Task: Reproduce the material below with every occurrence of "Printhead" replaced by "Print Head" and all other text unchanged. Omit the pictures from your output.

*-*-*

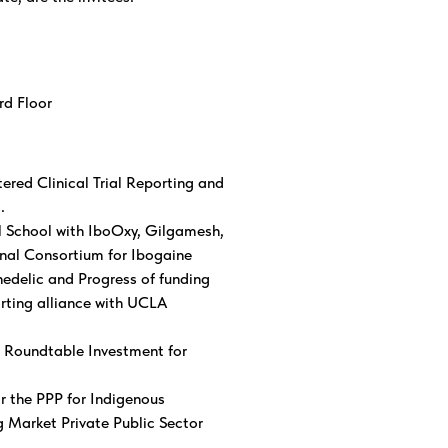
3rd Floor
ed Clinical Trial Reporting and
.
l School with IboOxy, Gilgamesh,
nal Consortium for Ibogaine
hedelic and Progress of funding
orting alliance with UCLA
 Roundtable Investment for
r the PPP for Indigenous
 Market Private Public Sector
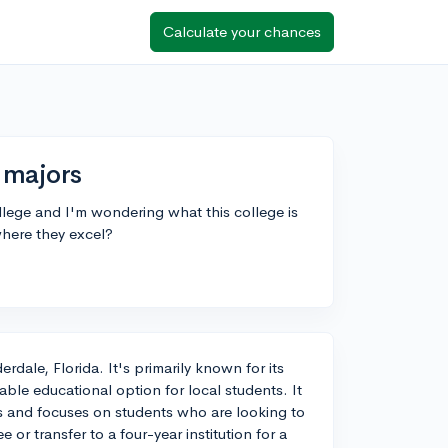
Calculate your chances
 majors
lege and I'm wondering what this college is
where they excel?
rdale, Florida. It's primarily known for its
ble educational option for local students. It
nes and focuses on students who are looking to
or transfer to a four-year institution for a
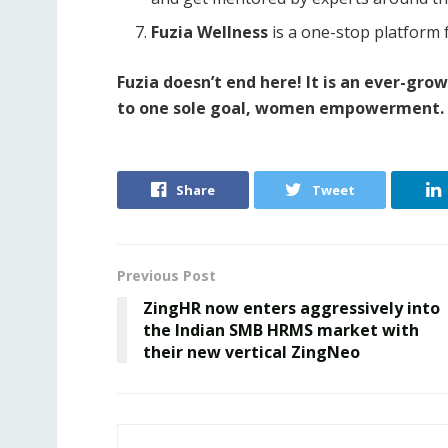
Fuzia Wellness
is a one-stop platform 
Fuzia doesn’t end here! It is an ever-gro
to one sole goal, women empowerment. 
Share
Tweet
Previous Post
ZingHR now enters aggressively into
the Indian SMB HRMS market with
their new vertical ZingNeo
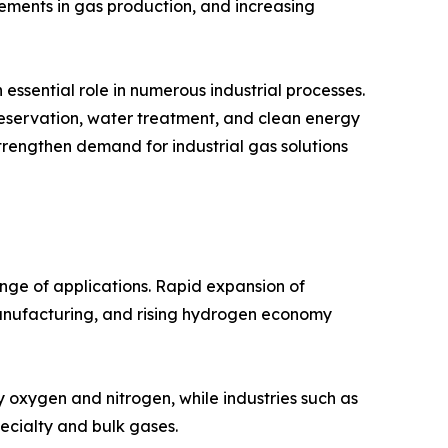
cements in gas production, and increasing
essential role in numerous industrial processes.
reservation, water treatment, and clean energy
strengthen demand for industrial gas solutions
nge of applications. Rapid expansion of
manufacturing, and rising hydrogen economy
y oxygen and nitrogen, while industries such as
ecialty and bulk gases.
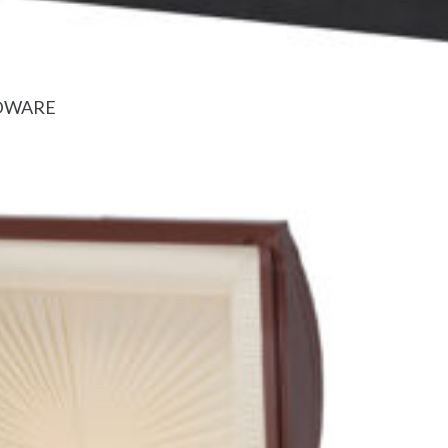
RDWARE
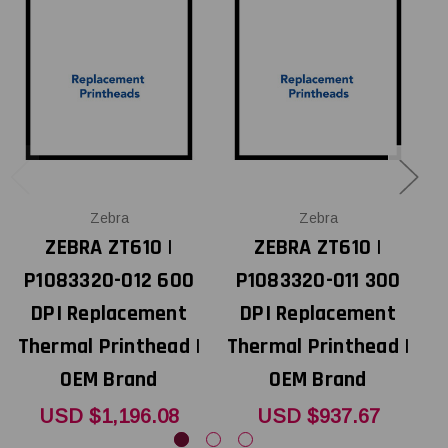
Zebra
Zebra
ZEBRA ZT610 |
ZEBRA ZT610 |
P1083320-012 600
P1083320-011 300
DPI Replacement
DPI Replacement
Thermal Printhead |
Thermal Printhead |
T
OEM Brand
OEM Brand
USD $1,196.08
USD $937.67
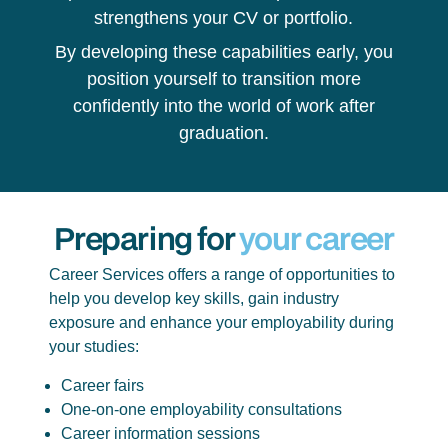
strengthens your CV or portfolio.
By developing these capabilities early, you
position yourself to transition more
confidently into the world of work after
graduation.
Preparing for
your career
Career Services offers a range of opportunities to
help you develop key skills, gain industry
exposure and enhance your employability during
your studies:
Career fairs
One-on-one employability consultations
Career information sessions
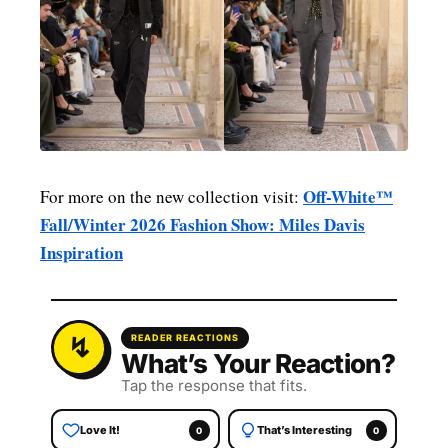
Off-White™
For more on the new collection visit:
Fall/Winter 2026 Fashion Show: Miles Davis
Inspiration
READER REACTIONS
What’s Your Reaction?
Tap the response that fits.
Love It!
That’s Interesting
0
0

*-*-*

Output below:
3rd Floor
ed Clinical Trial Reporting and
.
l School with IboOxy, Gilgamesh,
nal Consortium for Ibogaine
hedelic and Progress of funding
orting alliance with UCLA
 Roundtable Investment for
r the PPP for Indigenous
 Market Private Public Sector
Calculate your chances
 majors
lege and I'm wondering what this college is
where they excel?
rdale, Florida. It's primarily known for its
ble educational option for local students. It
nes and focuses on students who are looking to
or transfer to a four-year institution for a
Fuzia Wellness
is a one-stop platform 
Fuzia doesn’t end here! It is an ever-gro
to one sole goal, women empowerment. 
Share
Tweet
Previous Post
ZingHR now enters aggressively into
the Indian SMB HRMS market with
their new vertical ZingNeo
cements in gas production, and increasing
essential role in numerous industrial processes.
reservation, water treatment, and clean energy
strengthen demand for industrial gas solutions
nge of applications. Rapid expansion of
manufacturing, and rising hydrogen economy
y oxygen and nitrogen, while industries such as
ecialty and bulk gases.
RDWARE
Zebra
Zebra
ZEBRA ZT610 |
ZEBRA ZT610 |
P1083320-012 600
P1083320-011 300
DPI Replacement
DPI Replacement
Thermal Print Head |
Thermal Print Head |
T
OEM Brand
OEM Brand
USD $1,196.08
USD $937.67
strengthens your CV or portfolio.
By developing these capabilities early, you
position yourself to transition more
confidently into the world of work after
graduation.
Preparing for
your career
Career Services offers a range of opportunities to
help you develop key skills, gain industry
exposure and enhance your employability during
your studies:
Career fairs
One-on-one employability consultations
Career information sessions
Off-White™
For more on the new collection visit:
Fall/Winter 2026 Fashion Show: Miles Davis
Inspiration
READER REACTIONS
What’s Your Reaction?
Tap the response that fits.
Love It!
That’s Interesting
0
0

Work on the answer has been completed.